### Extract provided

::::

Frank and Caro developed this reaction for a large-scale, continuous production process. It was particularly challenging to implement because it requires precise control of high temperatures during the initial igniter step; the melting point of calcium cyanamide is only about 120°C lower than the boiling point of sodium chloride.

In 1901, Ferdinand Eduard Polzeniusz patented a process that converts calcium carbide to calcium cyanamide in the presence of 10% calcium chloride at 700 °C. The advantage of this reaction temperature (lower by about 400 °C), however, must be weighed against the large amount of calcium chloride required and the discontinuous process control. Nevertheless, both processes (the Rothe–Frank–Caro process and the Polzeniusz–Krauss process) played a role in the first half of the 20th century. In the record year 1945, a total of approximately 1.5 million tonnes was produced worldwide using both processes. Frank and Caro also noted the formation of ammonia from calcium cyanamide.

CaCN_{2} + 3 H_{2}O → 2 NH_{3} + CaCO_{3}

Albert Frank recognized the fundamental importance of this reaction as a breakthrough in the provision of ammonia from atmospheric nitrogen and in 1901 recommended calcium cyanamide as a nitrogen fertilizer. Between 1908 and 1919, five calcium cyanamide plants with a total capacity of 500,000 tonnes per year were set up in Germany, and one in Switzerland. It was at the time the cheapest nitrogen fertilizer with additional efficacy against weeds and plant pests, and had great advantages over the nitrogen fertilizers that were conventional at the time. However, the large-scale implementation of ammonia synthesis via the Haber process became a serious competitor to the very energy-intensive Frank–Caro process. As urea (formed via the Haber–Bosch process) was significantly more nitrogen-rich (46% nitrogen compared to ca. 20%), cheaper, and faster acting, the role of calcium cyanamide was gradually reduced to a multifunctional nitrogen fertilizer for niche applications. Other reasons for its loss of popularity were its dirty-black color, dusty appearance and irritating properties, as well as its inhibition of an alcohol-degrading enzyme which causes temporary accumulation of acetaldehyde in the body leading to dizziness, nausea, and alcohol flush reaction when alcohol is consumed around the time of bodily exposure.

==Production==
Calcium cyanamide is prepared from calcium carbide. The carbide powder is heated at about 1000 °C in an electric furnace into which nitrogen is passed for several hours. The product is cooled to ambient temperatures and any unreacted carbide is leached out cautiously with water.

::::

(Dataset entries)

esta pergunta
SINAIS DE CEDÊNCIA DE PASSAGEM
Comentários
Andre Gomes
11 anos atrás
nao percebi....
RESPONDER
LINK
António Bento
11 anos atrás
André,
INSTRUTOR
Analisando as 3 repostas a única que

::::

### Task instructions
- 1) Retype the calcium cyanamide passage starting with "Frank and Caro developed" and going on through "of sodium chloride.".
- 2) According to the calcium cyanamide passage, roughly how much was produced worldwide in the record year 1945?
- 3) Write what comes next in the calcium cyanamide passage, picking up after its last sentence.

### Answer section
- 1)
Frank and Caro developed this reaction for a large-scale, continuous production process. It was particularly challenging to implement because it requires precise control of high temperatures during the initial igniter step; the melting point of calcium cyanamide is only about 120°C lower than the boiling point of sodium chloride.

- 2) Approximately 1.5 million tonnes.

- 3)
CaC_{2} + N_{2} → CaCN_{2} + C (ΔH = −69.0 kcal/mol at 25 °C)

Calcium cyanamide can also be made by calcining calcium cyanate at 800°C. This process is used by amateur chemists as it can be made from more accessible chemicals (calcium cyanate can be made from urea and calcium oxide via the intermediate cyanuric acid).

It crystallizes in hexagonal crystal system with space group R3m and lattice constants a = 3.67 Å, c = 14.85 Å.

==Uses==

Soil mediated transformation of calcium cyanamide into plant-available nitrogen forms

The main use of calcium cyanamide is in agriculture as a fertilizer. In contact with water, it hydrolyses into hydrogen cyanamide which decomposes and liberates ammonia:
 CaCN_{2} + 3 H_{2}O → 2 NH_{3} + CaCO_{3}

It was used to produce sodium cyanide by fusing with sodium carbonate:
 CaCN_{2} + Na_{2}CO_{3} + 2 C → 2 NaCN + CaO + 2 CO

Sodium cyanide is used in cyanide process in gold mining. It can also be used in the preparation of calcium cyanide and melamine.

Through hydrolysis in the presence of carbon dioxide, calcium cyanamide produces cyanamide:
CaCN_{2} + H_{2}O + CO_{2} → CaCO_{3} + H_{2}NCN

The conversion is conducted in slurries. For this reason, most commercial calcium cyanamide is sold as an aqueous solution.

Thiourea can be produced by the reaction of hydrogen sulfide with calcium cyanamide in the presence of carbon dioxide.

Calcium cyanamide is also used as a steelmaking additive to introduce nitrogen into the steel.

==Safety==
The substance can cause alcohol intolerance, before or after the consumption of alcohol.